All pictures must be dropped, while the entries are given again word for word.

(DATASET EXCERPTS):
+--
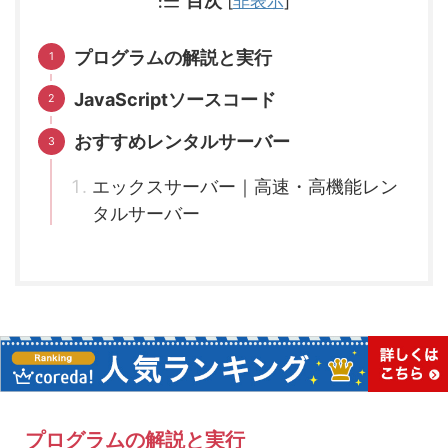
目次
[
非表示
]
プログラムの解説と実行
JavaScriptソースコード
おすすめレンタルサーバー
エックスサーバー｜高速・高機能レン
タルサーバー
プログラムの解説と実行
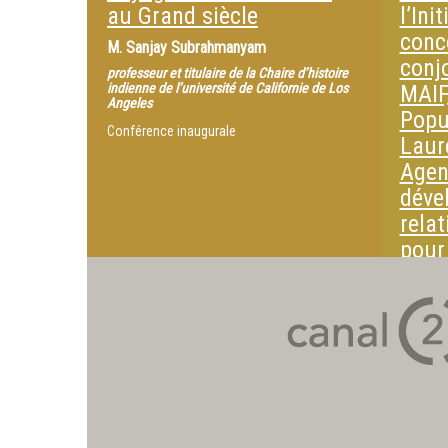
Débat de
au Grand siècle
l’Ini
Recteur de l'Académie d'Orléans-Tours
M.
Jean-Noël Jeanneney
conc
M.
Sanjay Subrahmanyam
conj
président du Conseil scientifique des Rendez-
professeur et titulaire de la Chaire d’histoire
vous de l’histoire
indienne de l’université de Californie de Los
MAIF
Angeles
Popu
Conférence inaugurale
Laur
Agen
déve
relat
pour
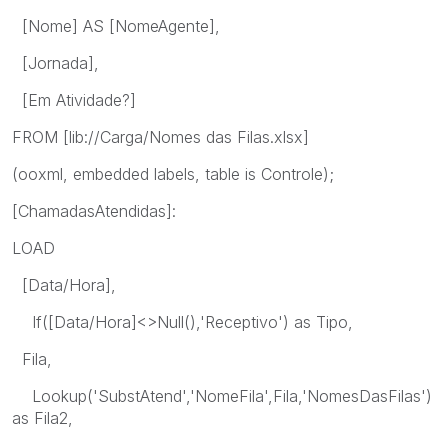
[Nome] AS [NomeAgente],
[Jornada],
[Em Atividade?]
FROM [lib://Carga/Nomes das Filas.xlsx]
(ooxml, embedded labels, table is Controle);
[ChamadasAtendidas]:
LOAD
[Data/Hora],
If([Data/Hora]<>Null(),'Receptivo') as Tipo,
Fila,
Lookup('SubstAtend','NomeFila',Fila,'NomesDasFilas')
as Fila2,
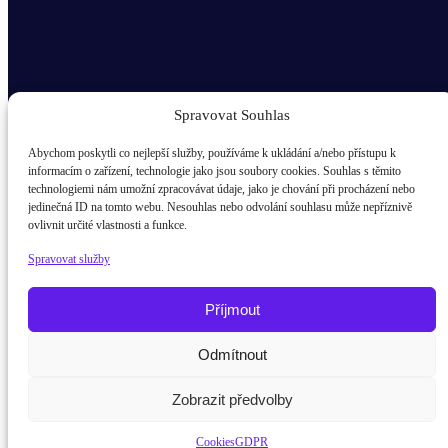
Spravovat Souhlas
Abychom poskytli co nejlepší služby, používáme k ukládání a/nebo přístupu k
informacím o zařízení, technologie jako jsou soubory cookies. Souhlas s těmito
technologiemi nám umožní zpracovávat údaje, jako je chování při procházení nebo
Odběr novinek popup
jedinečná ID na tomto webu. Nesouhlas nebo odvolání souhlasu může nepříznivě
ovlivnit určité vlastnosti a funkce.
E-mail
Spravovat služby
Kdo jsem?
žák / student
Příjmout
Rodič
Odmítnout
Potřebujete poradit?
Zeptejte se naš
Pedagog
Zobrazit předvolby
Firma
Cookies
GDPR
Odeslat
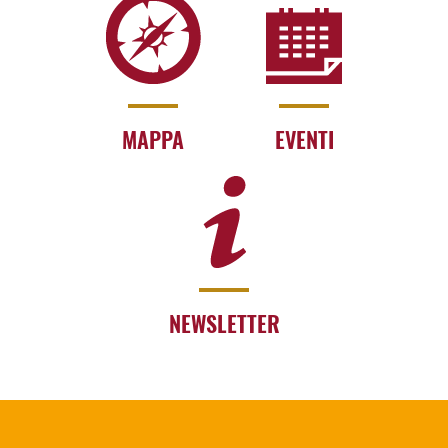
MAPPA
EVENTI
NEWSLETTER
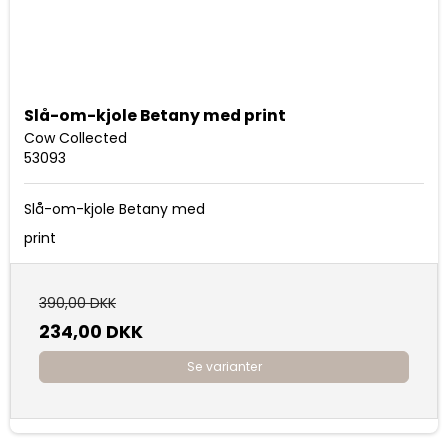
Slå-om-kjole Betany med print
Cow Collected
53093
Slå-om-kjole Betany med
print
390,00 DKK
234,00 DKK
Se varianter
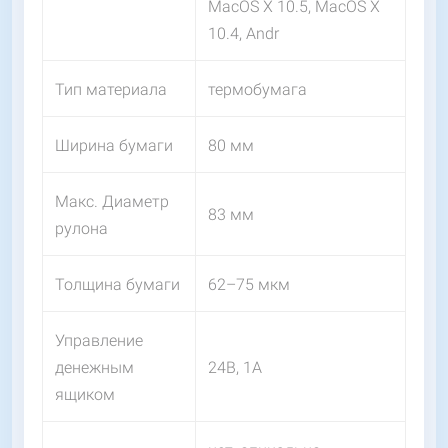
MacOS X 10.5, MacOS X
10.4, Andr
Тип материала
термобумага
Ширина бумаги
80 мм
Макс. Диаметр
83 мм
рулона
Толщина бумаги
62–75 мкм
Управление
денежным
24В, 1А
ящиком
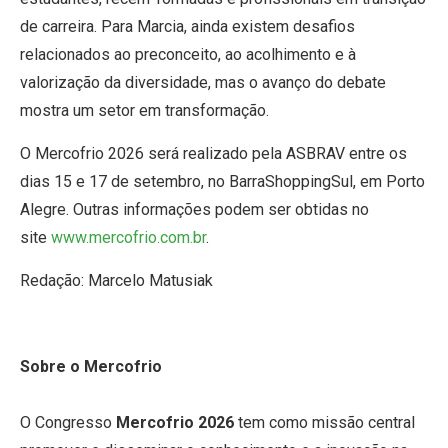
de carreira. Para Marcia, ainda existem desafios
relacionados ao preconceito, ao acolhimento e à
valorização da diversidade, mas o avanço do debate
mostra um setor em transformação.
O Mercofrio 2026 será realizado pela ASBRAV entre os
dias 15 e 17 de setembro, no BarraShoppingSul, em Porto
Alegre. Outras informações podem ser obtidas no
site
www.mercofrio.com.br
.
Redação: Marcelo Matusiak
Sobre o Mercofrio
O Congresso
Mercofrio 2026
tem como missão central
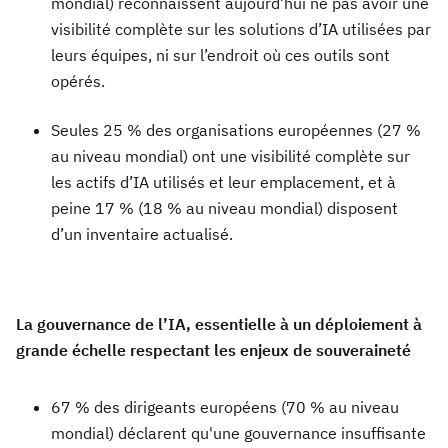
mondial) reconnaissent aujourd’hui ne pas avoir une
visibilité complète sur les solutions d’IA utilisées par
leurs équipes, ni sur l’endroit où ces outils sont
opérés.
Seules 25 % des organisations européennes (27 %
au niveau mondial) ont une visibilité complète sur
les actifs d’IA utilisés et leur emplacement, et à
peine 17 % (18 % au niveau mondial) disposent
d’un inventaire actualisé.
La gouvernance de l’IA, essentielle à un déploiement à
grande échelle respectant les enjeux de souveraineté
67 % des dirigeants européens (70 % au niveau
mondial) déclarent qu'une gouvernance insuffisante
+--
(SOLUTION TO THE EXERCISE):
目次
[
非表示
]
プログラムの解説と実行
JavaScriptソースコード
おすすめレンタルサーバー
エックスサーバー｜高速・高機能レン
タルサーバー
プログラムの解説と実行
Débat de
au Grand siècle
l’Ini
Recteur de l'Académie d'Orléans-Tours
M.
Jean-Noël Jeanneney
conc
M.
Sanjay Subrahmanyam
conj
président du Conseil scientifique des Rendez-
professeur et titulaire de la Chaire d’histoire
vous de l’histoire
indienne de l’université de Californie de Los
MAIF
Angeles
Popu
Conférence inaugurale
Laur
Agen
déve
relat
pour
[Nome] AS [NomeAgente],
[Jornada],
[Em Atividade?]
FROM [lib://Carga/Nomes das Filas.xlsx]
(ooxml, embedded labels, table is Controle);
[ChamadasAtendidas]:
LOAD
[Data/Hora],
If([Data/Hora]<>Null(),'Receptivo') as Tipo,
Fila,
Lookup('SubstAtend','NomeFila',Fila,'NomesDasFilas')
as Fila2,
Spravovat Souhlas
Abychom poskytli co nejlepší služby, používáme k ukládání a/nebo přístupu k
informacím o zařízení, technologie jako jsou soubory cookies. Souhlas s těmito
technologiemi nám umožní zpracovávat údaje, jako je chování při procházení nebo
Odběr novinek popup
jedinečná ID na tomto webu. Nesouhlas nebo odvolání souhlasu může nepříznivě
ovlivnit určité vlastnosti a funkce.
E-mail
Spravovat služby
Kdo jsem?
žák / student
Příjmout
Rodič
Odmítnout
Potřebujete poradit?
Zeptejte se naš
Pedagog
Zobrazit předvolby
Firma
Cookies
GDPR
Odeslat
MAPPA
EVENTI
NEWSLETTER
Slå-om-kjole Betany med print
Cow Collected
53093
Slå-om-kjole Betany med
print
390,00 DKK
234,00 DKK
Se varianter
MacOS X 10.5, MacOS X
10.4, Andr
Тип материала
термобумага
Ширина бумаги
80 мм
Макс. Диаметр
83 мм
рулона
Толщина бумаги
62–75 мкм
Управление
денежным
24В, 1А
ящиком
de carreira. Para Marcia, ainda existem desafios
relacionados ao preconceito, ao acolhimento e à
valorização da diversidade, mas o avanço do debate
mostra um setor em transformação.
O Mercofrio 2026 será realizado pela ASBRAV entre os
dias 15 e 17 de setembro, no BarraShoppingSul, em Porto
Alegre. Outras informações podem ser obtidas no
site
www.mercofrio.com.br
.
Redação: Marcelo Matusiak
Sobre o Mercofrio
O Congresso
Mercofrio 2026
tem como missão central
mondial) reconnaissent aujourd’hui ne pas avoir une
visibilité complète sur les solutions d’IA utilisées par
leurs équipes, ni sur l’endroit où ces outils sont
opérés.
Seules 25 % des organisations européennes (27 %
au niveau mondial) ont une visibilité complète sur
les actifs d’IA utilisés et leur emplacement, et à
peine 17 % (18 % au niveau mondial) disposent
d’un inventaire actualisé.
La gouvernance de l’IA, essentielle à un déploiement à
grande échelle respectant les enjeux de souveraineté
67 % des dirigeants européens (70 % au niveau
mondial) déclarent qu'une gouvernance insuffisante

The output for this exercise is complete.